___ Input data ___

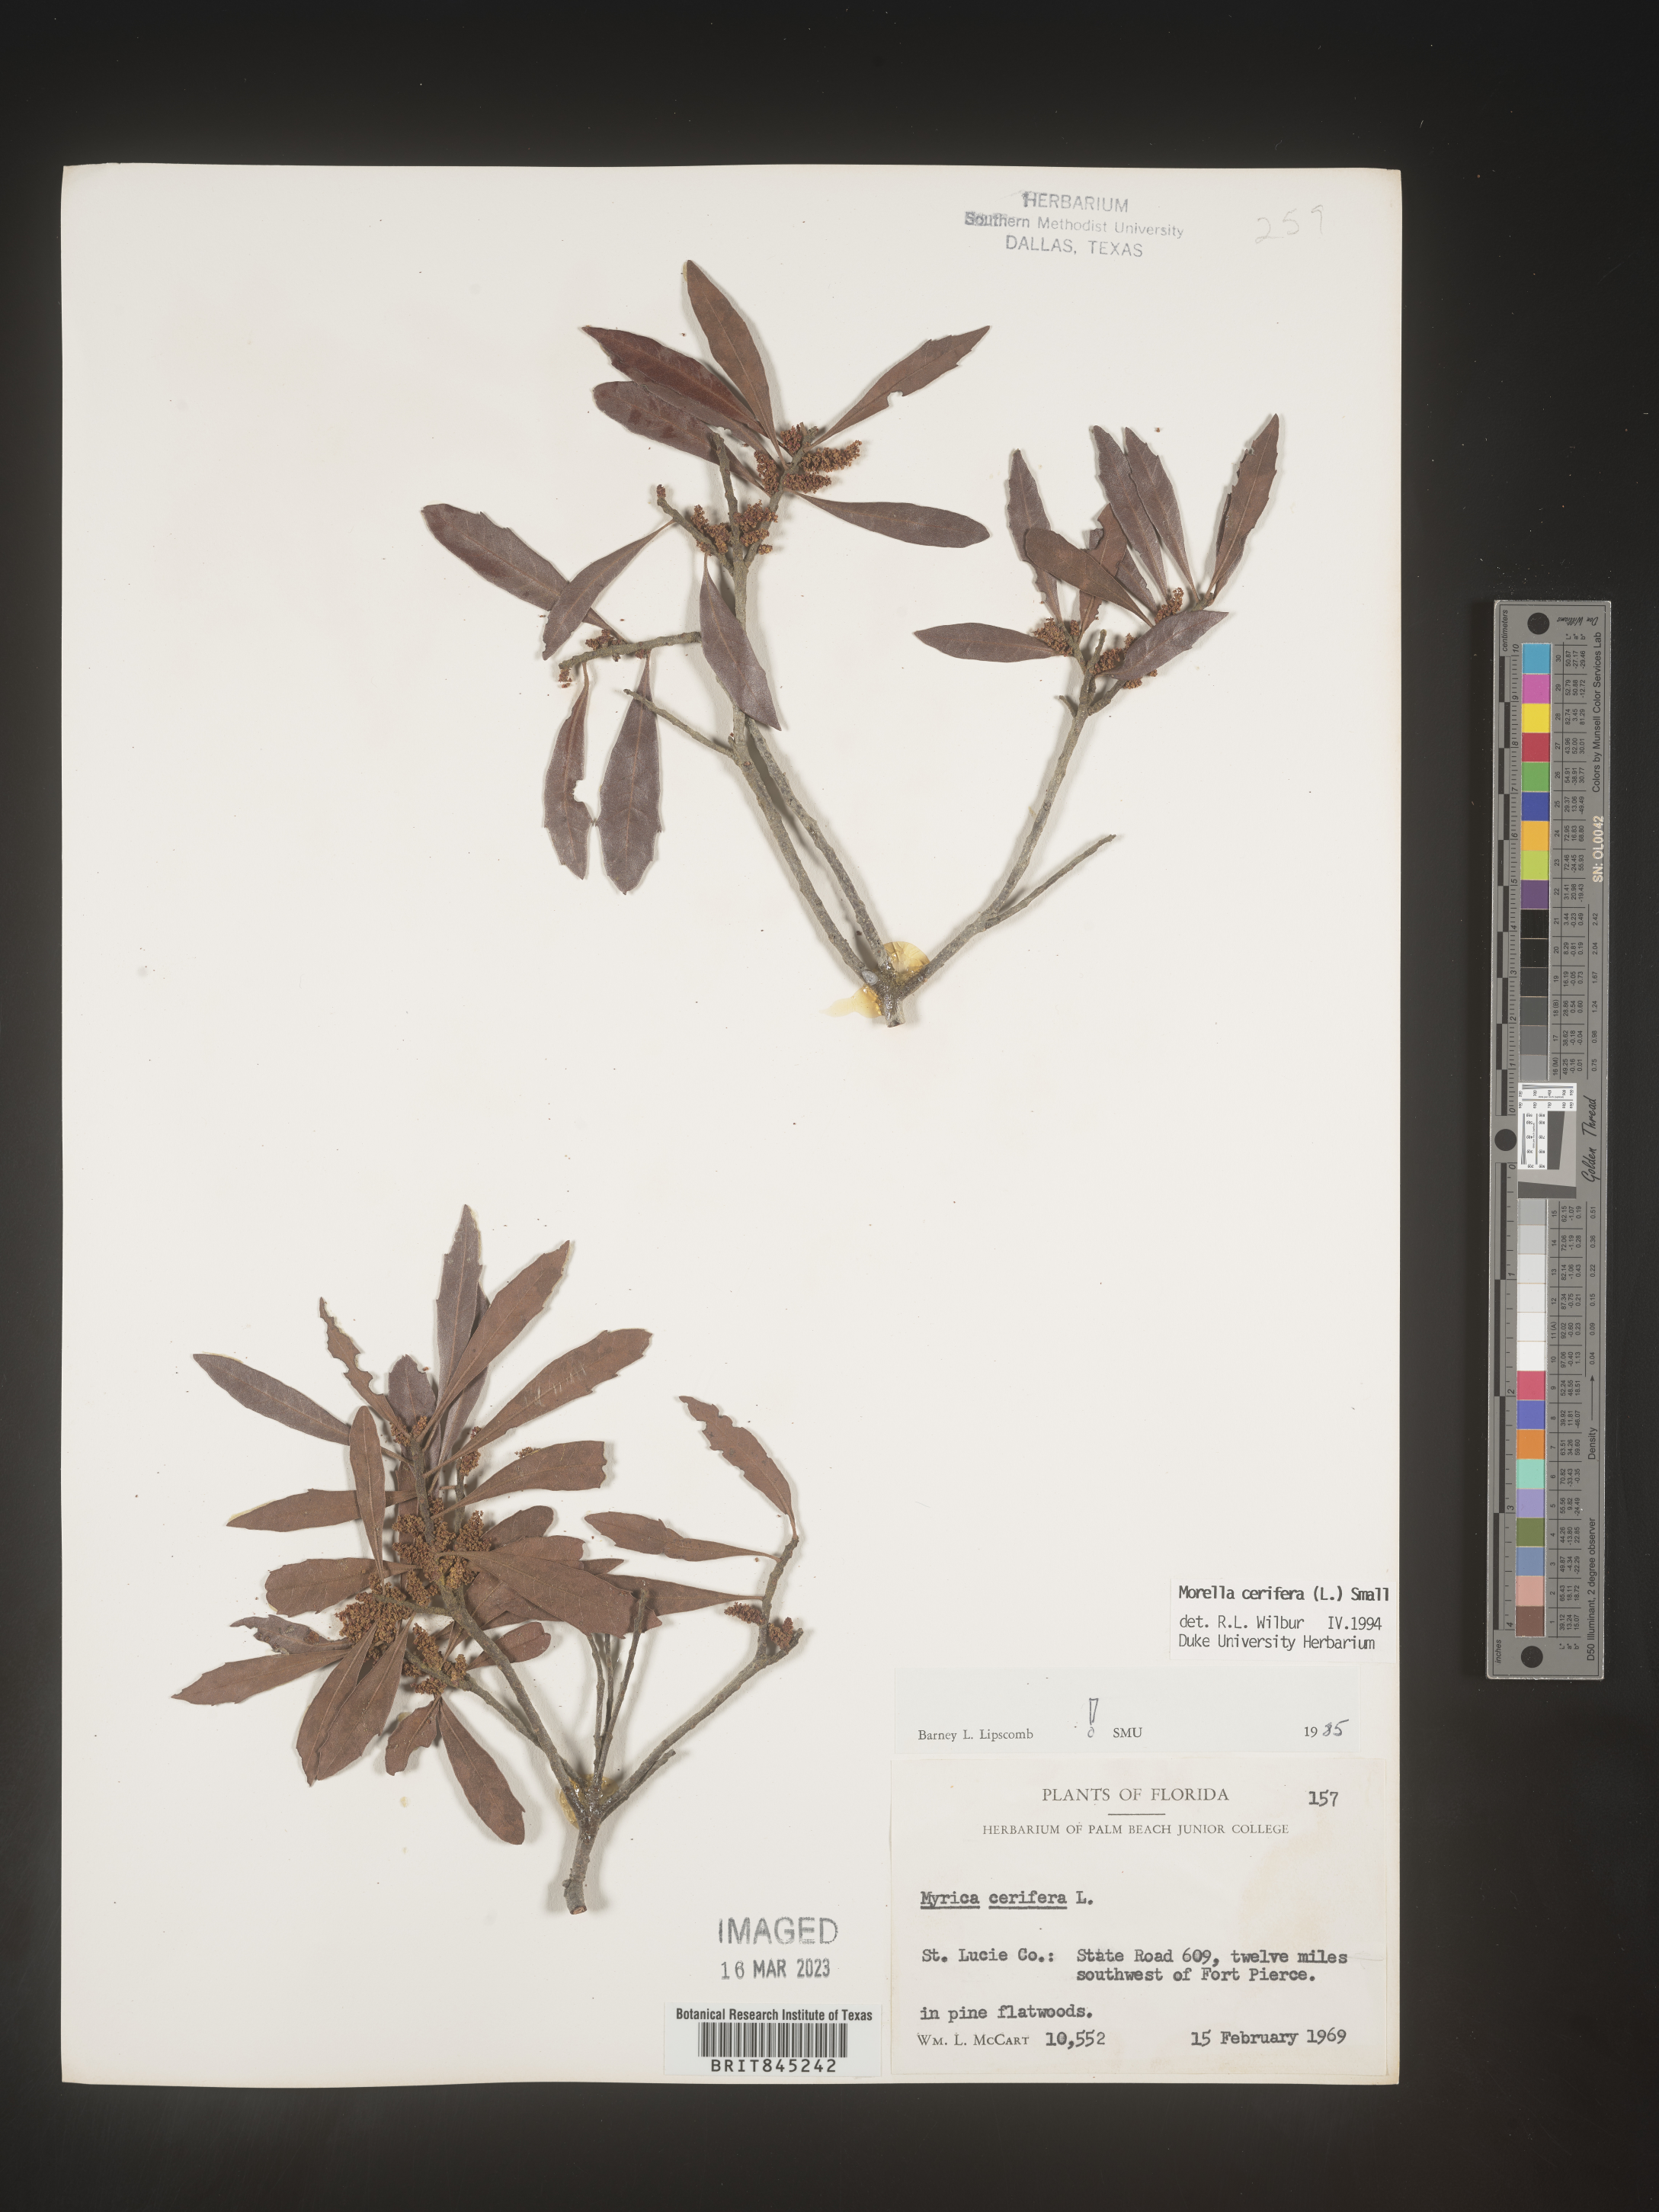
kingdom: Plantae
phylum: Tracheophyta
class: Magnoliopsida
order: Fagales
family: Myricaceae
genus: Morella
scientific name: Morella cerifera
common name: Wax myrtle
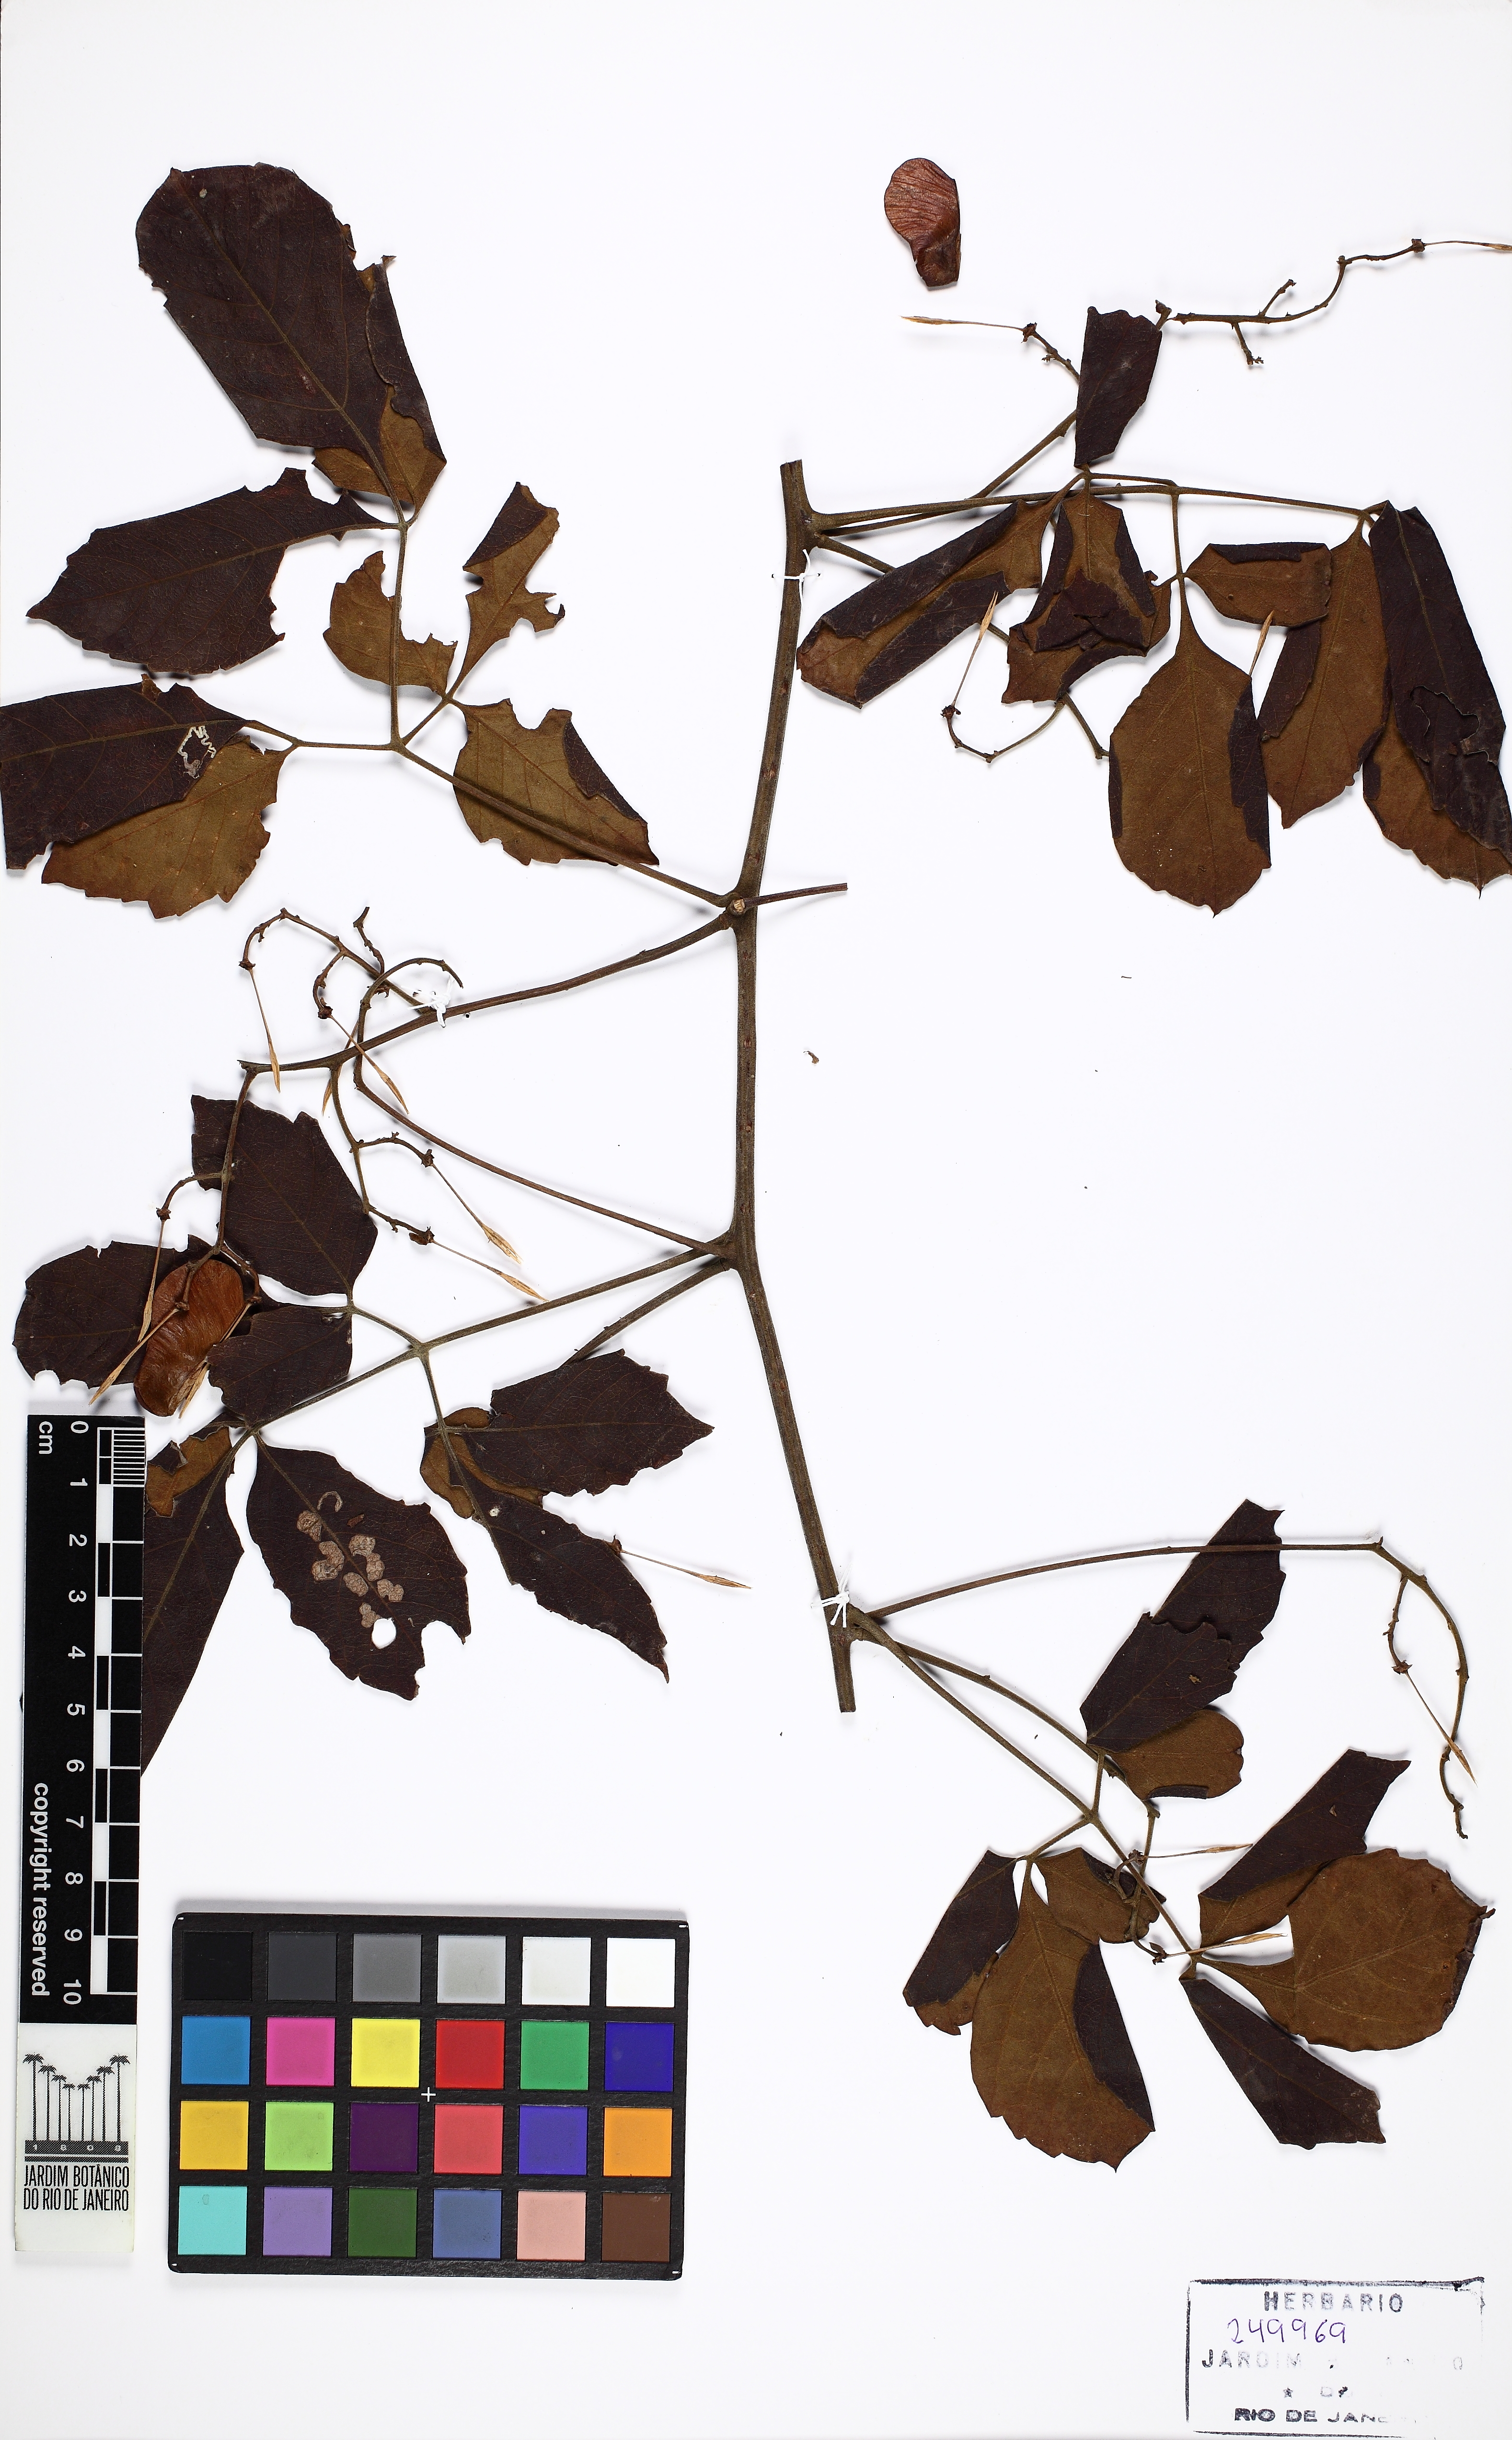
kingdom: Plantae
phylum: Tracheophyta
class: Magnoliopsida
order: Sapindales
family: Sapindaceae
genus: Serjania
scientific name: Serjania eucardia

___

Pull out all of the lines above, unchanged and in their original order, and leave the pictures out.

Task output
kingdom: Plantae
phylum: Tracheophyta
class: Magnoliopsida
order: Fagales
family: Myricaceae
genus: Morella
scientific name: Morella cerifera
common name: Wax myrtle
kingdom: Plantae
phylum: Tracheophyta
class: Magnoliopsida
order: Sapindales
family: Sapindaceae
genus: Serjania
scientific name: Serjania eucardia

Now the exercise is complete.